Even that is nothing compared to the executive rewards available on the other side of the Atlantic. Mike Bowlin, the chief executive of the US oil company Atlantic Richfield, will receive a $28m pay-off when BP Amoco completes its takeover of Arco.

Interestingly, the model Mr Byers seems keenest to adopt in deciding what to do, or not to do, about executive remuneration is that of the US.

Pay packages there, often in the form of stock options, put the level of UK awards in the shade. But provided they are merited by performance, they attract nothing like the same level of hysteria or criticism.

Mr Byers has learnt from his predecessors, both Labour and Tory, that executive pay is a minefield and that those who wander into it unprepared rarely emerge unscathed. The last Conservative chancellor, Kenneth Clarke, thought he would garner some easy political points by scrapping tax breaks on share-option schemes the day the Greenbury report on executive pay appeared. But all he succeeded in doing was penalising Asda check-out staff and middle managers on modest salaries.

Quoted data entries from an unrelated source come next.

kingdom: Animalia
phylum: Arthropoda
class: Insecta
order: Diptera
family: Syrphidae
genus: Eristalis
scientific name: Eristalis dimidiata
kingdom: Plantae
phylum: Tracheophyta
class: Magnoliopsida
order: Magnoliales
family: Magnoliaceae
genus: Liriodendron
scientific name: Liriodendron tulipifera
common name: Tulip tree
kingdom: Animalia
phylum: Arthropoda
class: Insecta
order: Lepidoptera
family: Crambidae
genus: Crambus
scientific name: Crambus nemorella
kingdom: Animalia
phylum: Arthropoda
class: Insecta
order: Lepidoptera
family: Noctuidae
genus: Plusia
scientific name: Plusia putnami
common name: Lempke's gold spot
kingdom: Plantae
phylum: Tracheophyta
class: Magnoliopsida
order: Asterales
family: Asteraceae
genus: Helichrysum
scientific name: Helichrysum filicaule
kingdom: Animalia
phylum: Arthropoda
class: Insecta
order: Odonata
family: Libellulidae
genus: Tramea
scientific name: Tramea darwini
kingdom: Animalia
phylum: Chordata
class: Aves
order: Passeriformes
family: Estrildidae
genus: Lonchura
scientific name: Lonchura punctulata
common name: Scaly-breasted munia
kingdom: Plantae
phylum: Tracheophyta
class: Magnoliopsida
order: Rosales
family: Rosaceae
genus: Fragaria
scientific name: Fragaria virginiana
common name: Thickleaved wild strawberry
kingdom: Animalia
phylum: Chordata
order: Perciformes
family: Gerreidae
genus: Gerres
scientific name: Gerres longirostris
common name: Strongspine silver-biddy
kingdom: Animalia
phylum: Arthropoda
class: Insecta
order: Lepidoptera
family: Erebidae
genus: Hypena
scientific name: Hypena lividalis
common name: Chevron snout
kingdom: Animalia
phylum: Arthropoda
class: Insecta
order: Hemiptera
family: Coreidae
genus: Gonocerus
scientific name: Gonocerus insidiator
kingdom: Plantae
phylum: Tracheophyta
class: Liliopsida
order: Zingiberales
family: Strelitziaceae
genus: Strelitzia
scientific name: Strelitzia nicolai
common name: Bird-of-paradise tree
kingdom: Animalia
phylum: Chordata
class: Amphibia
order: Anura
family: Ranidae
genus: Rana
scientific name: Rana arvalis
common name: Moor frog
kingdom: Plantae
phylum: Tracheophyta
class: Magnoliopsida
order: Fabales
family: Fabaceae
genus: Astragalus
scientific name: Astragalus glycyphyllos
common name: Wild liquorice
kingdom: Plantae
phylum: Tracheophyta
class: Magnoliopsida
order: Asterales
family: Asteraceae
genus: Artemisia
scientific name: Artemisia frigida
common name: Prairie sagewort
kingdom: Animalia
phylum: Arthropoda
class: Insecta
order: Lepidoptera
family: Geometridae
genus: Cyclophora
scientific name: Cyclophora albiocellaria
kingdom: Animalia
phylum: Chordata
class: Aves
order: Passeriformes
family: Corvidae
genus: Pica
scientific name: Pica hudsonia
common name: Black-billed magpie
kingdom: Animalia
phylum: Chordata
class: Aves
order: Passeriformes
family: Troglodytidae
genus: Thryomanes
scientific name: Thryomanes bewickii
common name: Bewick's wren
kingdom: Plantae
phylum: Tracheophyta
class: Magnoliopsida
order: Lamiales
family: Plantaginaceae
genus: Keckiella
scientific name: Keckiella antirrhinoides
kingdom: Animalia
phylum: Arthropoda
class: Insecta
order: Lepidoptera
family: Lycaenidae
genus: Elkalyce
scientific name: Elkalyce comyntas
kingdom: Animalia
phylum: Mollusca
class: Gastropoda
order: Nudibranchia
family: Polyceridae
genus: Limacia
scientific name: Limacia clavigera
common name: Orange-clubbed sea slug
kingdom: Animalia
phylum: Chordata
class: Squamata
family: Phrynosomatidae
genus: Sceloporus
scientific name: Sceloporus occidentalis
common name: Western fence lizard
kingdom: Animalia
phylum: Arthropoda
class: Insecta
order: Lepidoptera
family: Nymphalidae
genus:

The Government has therefore opted for the approach of letting shareholders decide. However, it plans to encourage them to be more pro-active in vetoing pay packages which are not justified by performance. A consultative document due out later this month will recommend making it a requirement for companies to put boardroom pay arrangements to an annual vote at shareholders meetings. The Government also wants to give shareholders new rights to table resolutions on remuneration at annual meetings.

The latest evidence suggests that while there is 100 per cent compliance with the requirment to set out remuneration policy, many companies are still falling down badly when it comes to explaining the link between pay and performance.

A review of 270 companies carried out for the Government by PricewaterhouseCoopers showed that in only seven cases were remuneration reports voted on separately at annual meetings. Only 5 per cent of companies disclosed, even in broad terms, how the performance measures on which boardroom pay is calculated relate to long-term company objectives.

It is a measure of how far the Government has shifted its stance on boardroom pay, that there were virtually no dissenting voices in the City yesterday following Mr Byers' speech.

Both the Association of British Insurers and the National Association of Pension Funds (NAPF), whose members account for more than half the pounds 1,600bn invested in UK equities, welcomed Mr Byers' acknowledgement that exceptional performance justified exceptional pay. Ann Robinson, director-general of the NAPF, described the Government's proposals as "a very good example of pragmatism". Mary Francis, director general of the ABI, said: "Institutional investors have a common interest with government in encouraging world class performance.

She also maintained institutional investors were already highly active behind the scenes in influencing, and often changing, company remuneration schemes. "More than 100 companies have put their schemes to us and in every instance changes have been made as a result. In many cases these are minor but in some instances they have been very significant."